By March, the jihadists had released 104 of the Dapchi girls due to government pressure – or, some reports claimed, a government ransom – and ultimately released 109 of them. Sharibu, as of today, remains in captivity. Father Nathan Sharibu told reporters that month that the freed girls told him the Boko Haram terrorists refused to let her go:
My daughter is alive, but they wouldn’t release her because she is a Christian. They told her they would release her if she converted, but she said she will never become a Muslim. I am very sad, but I am also overjoyed because my daughter did not denounce Christ.
Sharibu spent her 15th birthday in captivity. Authorities have not revealed any evidence since August that Sharibu is alive or well. That month, terrorists released an audio clip of a girl speaking Hausa and identifying herself as Sharibu as proof of life.
“I am Leah Sharibu, the girl that was abducted in GGSS Dapchi. I am calling on the government and people of goodwill to intervene to get me out of my current situation,” the girl said in the audio. “I also plead to the members of the public to help my mother, my father, my younger brother and relatives. … treat me with compassion, I am calling on the government, particularly, the President to pity me and get me out of this serious situation.”
Nathan Sharibu confirmed at the time that the voice sounded like her daughter’s.
As of Tuesday, Sharibu will have spent 449 days as a Boko Haram hostage.
Activists in Nigeria organized events Tuesday to urge the government to work harder to free her. Bring Back Our Girls, a group of Boko Haram victim parents led by former Nigerian Education Minister Oby Ezekwesili, organized protests for Sharibu and the dozens of known captives still with the jihadist group throughout Nigeria, according to the Punch newspaper.
In remarks Tuesday, Ezekwesili called Nigeria “diseased” with corruption and government ineptitude and accused Buhari’s administration of doing nothing to help the captives because they are poor.
“Nations are like human organisms. Nations can become diseased. Sadly, a people may not realize how injustice is a disease that eats up nations. A country that handles the abduction of the children of the poor with levity is unjust. What more does President Buhari need to hear?” she reportedly asked.
Punch reported that five cities in Nigeria, including the capital Abuja, are hosting events for the captives Tuesday. Churches in those cities will also hold services to honor and pray for the girls. Abroad, Vanguard reports that hundreds are expected at the Nigerian embassies in the United States and United Kingdom.

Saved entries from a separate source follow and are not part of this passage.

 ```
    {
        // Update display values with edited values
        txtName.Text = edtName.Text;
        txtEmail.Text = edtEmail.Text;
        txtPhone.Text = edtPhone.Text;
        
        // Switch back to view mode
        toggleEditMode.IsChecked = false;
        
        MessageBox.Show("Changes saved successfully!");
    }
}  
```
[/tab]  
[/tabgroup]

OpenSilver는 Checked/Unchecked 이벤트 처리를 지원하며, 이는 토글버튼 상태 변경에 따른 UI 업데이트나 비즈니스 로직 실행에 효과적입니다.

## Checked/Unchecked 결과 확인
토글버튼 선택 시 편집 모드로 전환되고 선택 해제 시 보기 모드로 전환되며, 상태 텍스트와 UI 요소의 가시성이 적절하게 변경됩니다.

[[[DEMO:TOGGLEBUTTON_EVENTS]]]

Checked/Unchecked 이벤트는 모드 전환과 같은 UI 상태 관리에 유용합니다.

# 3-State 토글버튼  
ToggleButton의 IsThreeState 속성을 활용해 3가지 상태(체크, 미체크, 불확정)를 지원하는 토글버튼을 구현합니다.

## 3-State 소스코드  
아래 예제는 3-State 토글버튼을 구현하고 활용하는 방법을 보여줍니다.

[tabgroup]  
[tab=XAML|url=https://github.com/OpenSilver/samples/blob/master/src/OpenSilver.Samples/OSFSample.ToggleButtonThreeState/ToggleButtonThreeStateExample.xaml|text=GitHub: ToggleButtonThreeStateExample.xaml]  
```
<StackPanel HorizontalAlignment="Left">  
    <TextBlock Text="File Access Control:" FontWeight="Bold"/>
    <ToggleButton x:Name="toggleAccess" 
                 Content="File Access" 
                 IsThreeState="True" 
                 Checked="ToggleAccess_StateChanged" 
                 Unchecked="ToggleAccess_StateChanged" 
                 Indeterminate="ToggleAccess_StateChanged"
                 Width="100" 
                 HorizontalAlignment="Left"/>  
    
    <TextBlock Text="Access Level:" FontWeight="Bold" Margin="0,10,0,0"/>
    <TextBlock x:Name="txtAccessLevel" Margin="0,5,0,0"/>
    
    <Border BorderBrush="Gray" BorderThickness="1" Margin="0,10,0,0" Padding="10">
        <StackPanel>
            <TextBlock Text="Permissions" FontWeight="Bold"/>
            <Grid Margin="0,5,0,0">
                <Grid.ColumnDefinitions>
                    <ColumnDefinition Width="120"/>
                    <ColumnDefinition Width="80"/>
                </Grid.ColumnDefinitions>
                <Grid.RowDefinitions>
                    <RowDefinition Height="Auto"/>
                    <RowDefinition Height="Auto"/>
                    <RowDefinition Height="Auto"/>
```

Buhari claimed that Nigeria had soundly defeated Boko Haram in an interview with BBC in 2015. The group has continued to engage in mass abductions regularly since then, including Sharibu’s, while Buhari and the Nigerian military insist they are no longer a threat. In November, Buhari released hundreds of Boko Haram terrorists, claiming they were reformed and had completed a program to peacefully reintegrate into society. The jihadist group continues to attack communities in northeast Nigeria and bordering countries like Cameroon, however. In the latter, a group of over 100 Boko Haram members set a village on fire in April, burning at least 11 residents to death in their sleep and taking another 100 hostage.